In the Western classic "Shane," Alan Ladd gets a tongue-lashing from Jean Arthur for giving her son, Brandon DeWilde, a shooting lesson.
She tells Ladd she doesn't want her son to have anything to do with guns.
"A gun," he retorts, "is only as good or bad as the man using it." That point seems lost on an Associated Press reporter who interviewed Mikhail Kaloshnikov, inventor of the AK-47 assault rifle on the 60th anniversary of its introduction.
The "AK" in the rifle's designation comes from "Avtomat Kaloshnikov," and the "47" represents the year of its inception.
The reporter premised his lead paragraph on asking the 87-year-old designer if he slept well knowing how many lives the more than 100 million units of the rifle manufactured had taken all over the world.
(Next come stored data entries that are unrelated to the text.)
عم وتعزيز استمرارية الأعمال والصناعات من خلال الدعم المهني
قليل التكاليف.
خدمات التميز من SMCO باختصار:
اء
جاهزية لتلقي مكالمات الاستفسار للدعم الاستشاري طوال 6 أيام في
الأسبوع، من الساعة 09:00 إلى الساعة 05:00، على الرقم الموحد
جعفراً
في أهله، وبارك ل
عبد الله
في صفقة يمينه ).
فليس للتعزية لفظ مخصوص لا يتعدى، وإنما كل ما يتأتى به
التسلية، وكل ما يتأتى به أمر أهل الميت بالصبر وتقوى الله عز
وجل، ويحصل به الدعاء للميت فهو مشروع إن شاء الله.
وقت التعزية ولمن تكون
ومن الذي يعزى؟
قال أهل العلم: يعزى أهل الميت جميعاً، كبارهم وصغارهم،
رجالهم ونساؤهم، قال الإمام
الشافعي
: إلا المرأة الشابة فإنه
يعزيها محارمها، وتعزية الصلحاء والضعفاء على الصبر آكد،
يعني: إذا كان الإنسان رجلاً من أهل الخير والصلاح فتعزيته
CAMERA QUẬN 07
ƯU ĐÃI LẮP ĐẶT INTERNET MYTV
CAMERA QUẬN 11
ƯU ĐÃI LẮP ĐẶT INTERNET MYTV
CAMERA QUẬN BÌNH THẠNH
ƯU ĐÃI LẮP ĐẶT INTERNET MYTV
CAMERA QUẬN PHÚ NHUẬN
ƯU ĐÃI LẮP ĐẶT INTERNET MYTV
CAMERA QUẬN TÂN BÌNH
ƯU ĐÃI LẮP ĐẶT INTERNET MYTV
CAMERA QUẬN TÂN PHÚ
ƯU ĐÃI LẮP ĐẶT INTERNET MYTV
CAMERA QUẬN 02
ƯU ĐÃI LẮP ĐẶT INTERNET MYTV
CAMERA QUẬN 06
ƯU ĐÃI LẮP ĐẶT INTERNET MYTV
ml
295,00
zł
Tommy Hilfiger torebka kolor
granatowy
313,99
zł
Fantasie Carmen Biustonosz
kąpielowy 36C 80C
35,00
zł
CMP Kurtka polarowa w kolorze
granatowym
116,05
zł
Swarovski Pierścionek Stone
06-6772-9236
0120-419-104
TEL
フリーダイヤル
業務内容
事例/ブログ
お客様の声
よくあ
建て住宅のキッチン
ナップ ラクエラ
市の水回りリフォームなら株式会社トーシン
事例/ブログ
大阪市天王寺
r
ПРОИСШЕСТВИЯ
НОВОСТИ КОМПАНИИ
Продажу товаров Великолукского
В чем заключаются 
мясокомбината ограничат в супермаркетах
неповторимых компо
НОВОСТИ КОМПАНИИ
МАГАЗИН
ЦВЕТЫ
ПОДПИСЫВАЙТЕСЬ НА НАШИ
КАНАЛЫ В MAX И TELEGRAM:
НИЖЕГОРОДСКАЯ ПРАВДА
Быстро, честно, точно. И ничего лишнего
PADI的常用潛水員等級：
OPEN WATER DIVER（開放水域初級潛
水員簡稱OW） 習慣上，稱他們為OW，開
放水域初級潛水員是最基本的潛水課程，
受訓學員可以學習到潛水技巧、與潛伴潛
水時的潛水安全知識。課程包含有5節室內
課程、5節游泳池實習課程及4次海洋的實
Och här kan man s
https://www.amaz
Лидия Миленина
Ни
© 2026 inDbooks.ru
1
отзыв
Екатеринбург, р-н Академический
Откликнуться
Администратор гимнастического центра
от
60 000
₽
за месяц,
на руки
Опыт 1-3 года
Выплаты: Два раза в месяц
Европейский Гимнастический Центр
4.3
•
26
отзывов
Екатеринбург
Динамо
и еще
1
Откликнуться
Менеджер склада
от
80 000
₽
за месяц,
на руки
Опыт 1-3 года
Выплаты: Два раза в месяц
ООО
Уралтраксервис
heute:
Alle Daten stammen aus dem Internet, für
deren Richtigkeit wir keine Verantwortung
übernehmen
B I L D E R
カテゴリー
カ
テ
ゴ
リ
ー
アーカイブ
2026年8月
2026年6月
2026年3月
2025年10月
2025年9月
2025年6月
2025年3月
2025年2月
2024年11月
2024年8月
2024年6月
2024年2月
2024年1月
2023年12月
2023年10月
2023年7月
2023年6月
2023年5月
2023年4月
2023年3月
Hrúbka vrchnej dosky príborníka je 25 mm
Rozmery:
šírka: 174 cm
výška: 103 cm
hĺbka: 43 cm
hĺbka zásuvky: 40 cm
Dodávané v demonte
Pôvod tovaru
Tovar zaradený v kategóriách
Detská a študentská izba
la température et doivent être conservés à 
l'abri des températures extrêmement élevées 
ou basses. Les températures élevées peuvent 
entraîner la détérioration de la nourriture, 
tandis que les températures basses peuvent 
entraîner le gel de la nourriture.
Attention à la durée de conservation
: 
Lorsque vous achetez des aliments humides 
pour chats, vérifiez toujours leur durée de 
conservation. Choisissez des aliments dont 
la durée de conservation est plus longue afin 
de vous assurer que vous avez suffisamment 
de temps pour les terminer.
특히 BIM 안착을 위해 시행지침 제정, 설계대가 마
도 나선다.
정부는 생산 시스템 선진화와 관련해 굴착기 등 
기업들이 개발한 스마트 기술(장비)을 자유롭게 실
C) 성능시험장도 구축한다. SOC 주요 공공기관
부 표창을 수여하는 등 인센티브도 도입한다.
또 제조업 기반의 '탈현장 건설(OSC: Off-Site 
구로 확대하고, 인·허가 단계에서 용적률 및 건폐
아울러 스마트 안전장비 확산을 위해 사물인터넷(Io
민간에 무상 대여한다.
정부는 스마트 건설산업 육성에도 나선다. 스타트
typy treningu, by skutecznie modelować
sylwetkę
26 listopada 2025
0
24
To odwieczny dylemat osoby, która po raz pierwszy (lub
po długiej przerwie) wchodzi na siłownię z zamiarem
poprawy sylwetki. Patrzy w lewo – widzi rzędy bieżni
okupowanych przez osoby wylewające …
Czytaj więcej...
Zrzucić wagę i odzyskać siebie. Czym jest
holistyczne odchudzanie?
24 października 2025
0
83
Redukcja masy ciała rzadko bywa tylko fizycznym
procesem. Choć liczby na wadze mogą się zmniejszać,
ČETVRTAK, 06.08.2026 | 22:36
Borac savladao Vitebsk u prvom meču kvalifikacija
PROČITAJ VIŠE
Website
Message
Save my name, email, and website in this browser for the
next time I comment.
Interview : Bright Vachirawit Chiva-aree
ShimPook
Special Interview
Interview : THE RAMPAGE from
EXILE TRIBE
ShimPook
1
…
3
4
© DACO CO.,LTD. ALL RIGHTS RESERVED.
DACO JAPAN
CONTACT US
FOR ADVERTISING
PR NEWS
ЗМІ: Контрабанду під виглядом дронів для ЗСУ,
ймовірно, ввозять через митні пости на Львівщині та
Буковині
Kaloshnikov, who received his inspiration to create the weapon while facing superior Nazi weapons as a Russian soldier in World War II, must have seen "Shane." "I sleep well," he told the reporter. "It's the politicians who are to blame for failing to come to an agreement and resorting to violence."
Age has given Kaloshnikov wisdom that eludes many.
Man is an imperfect creature. Some of his number always will seek to subjugate others. Those who don't want to submit will be happy to have a John Browning or Mikhail Kaloshnikov offering them tools of protection.